### Supplied records:

<<<<

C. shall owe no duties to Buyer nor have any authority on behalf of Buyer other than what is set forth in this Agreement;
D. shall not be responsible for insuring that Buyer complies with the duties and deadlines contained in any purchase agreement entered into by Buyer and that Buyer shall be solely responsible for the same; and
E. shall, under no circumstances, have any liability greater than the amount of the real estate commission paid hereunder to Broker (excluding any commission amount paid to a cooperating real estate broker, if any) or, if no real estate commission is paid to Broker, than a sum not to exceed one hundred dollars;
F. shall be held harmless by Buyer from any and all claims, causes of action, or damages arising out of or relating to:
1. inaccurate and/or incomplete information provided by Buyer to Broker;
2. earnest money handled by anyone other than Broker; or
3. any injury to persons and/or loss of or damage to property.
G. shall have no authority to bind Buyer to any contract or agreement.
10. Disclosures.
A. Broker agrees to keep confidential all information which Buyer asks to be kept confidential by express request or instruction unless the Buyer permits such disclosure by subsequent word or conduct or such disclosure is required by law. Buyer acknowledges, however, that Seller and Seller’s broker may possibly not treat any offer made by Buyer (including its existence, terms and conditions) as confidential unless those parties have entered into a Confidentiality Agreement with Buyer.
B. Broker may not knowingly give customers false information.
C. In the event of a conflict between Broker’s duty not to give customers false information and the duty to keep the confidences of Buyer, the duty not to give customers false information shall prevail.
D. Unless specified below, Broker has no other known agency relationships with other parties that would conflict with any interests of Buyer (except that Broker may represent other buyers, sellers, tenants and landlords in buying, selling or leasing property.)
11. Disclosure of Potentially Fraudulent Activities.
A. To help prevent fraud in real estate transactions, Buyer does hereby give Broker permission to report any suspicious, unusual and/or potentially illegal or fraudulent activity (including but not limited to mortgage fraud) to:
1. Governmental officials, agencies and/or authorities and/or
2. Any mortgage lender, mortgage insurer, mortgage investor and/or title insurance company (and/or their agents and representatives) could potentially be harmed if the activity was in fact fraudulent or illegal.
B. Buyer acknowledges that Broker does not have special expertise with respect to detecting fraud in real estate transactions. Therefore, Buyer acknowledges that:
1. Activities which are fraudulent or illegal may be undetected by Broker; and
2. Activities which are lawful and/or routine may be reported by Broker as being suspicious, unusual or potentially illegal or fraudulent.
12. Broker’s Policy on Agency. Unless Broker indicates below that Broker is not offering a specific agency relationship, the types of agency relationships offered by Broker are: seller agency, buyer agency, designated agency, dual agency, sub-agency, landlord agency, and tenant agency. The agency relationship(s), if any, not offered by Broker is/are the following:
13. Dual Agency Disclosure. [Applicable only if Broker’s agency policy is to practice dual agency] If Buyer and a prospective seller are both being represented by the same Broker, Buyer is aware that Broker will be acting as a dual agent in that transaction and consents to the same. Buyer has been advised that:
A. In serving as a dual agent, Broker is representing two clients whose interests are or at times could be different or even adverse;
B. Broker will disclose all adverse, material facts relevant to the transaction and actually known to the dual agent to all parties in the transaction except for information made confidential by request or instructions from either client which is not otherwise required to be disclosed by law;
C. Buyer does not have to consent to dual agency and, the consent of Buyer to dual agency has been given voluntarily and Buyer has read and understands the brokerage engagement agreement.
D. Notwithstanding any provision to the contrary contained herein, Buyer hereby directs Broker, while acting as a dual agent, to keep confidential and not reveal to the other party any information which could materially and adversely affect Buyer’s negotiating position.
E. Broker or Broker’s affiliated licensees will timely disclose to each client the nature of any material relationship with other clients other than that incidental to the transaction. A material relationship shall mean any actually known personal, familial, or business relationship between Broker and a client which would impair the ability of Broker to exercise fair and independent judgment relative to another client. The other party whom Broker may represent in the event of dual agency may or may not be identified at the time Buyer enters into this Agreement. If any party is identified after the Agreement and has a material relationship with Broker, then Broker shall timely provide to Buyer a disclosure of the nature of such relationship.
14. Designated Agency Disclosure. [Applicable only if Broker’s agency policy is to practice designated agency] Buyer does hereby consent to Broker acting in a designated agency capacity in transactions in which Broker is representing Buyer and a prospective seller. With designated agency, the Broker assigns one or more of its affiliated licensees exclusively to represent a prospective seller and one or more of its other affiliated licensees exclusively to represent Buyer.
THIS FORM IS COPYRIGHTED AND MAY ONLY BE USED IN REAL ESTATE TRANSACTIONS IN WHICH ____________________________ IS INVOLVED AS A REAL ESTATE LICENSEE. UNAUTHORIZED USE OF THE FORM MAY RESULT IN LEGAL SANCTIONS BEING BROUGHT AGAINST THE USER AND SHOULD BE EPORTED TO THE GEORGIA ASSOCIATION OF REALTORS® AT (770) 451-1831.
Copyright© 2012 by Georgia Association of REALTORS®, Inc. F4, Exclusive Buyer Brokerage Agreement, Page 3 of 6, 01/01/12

>>>>

### Task objective:
Establish how many lines of the data above contain "property". State that number and no more.

### Reply to the exercise:
2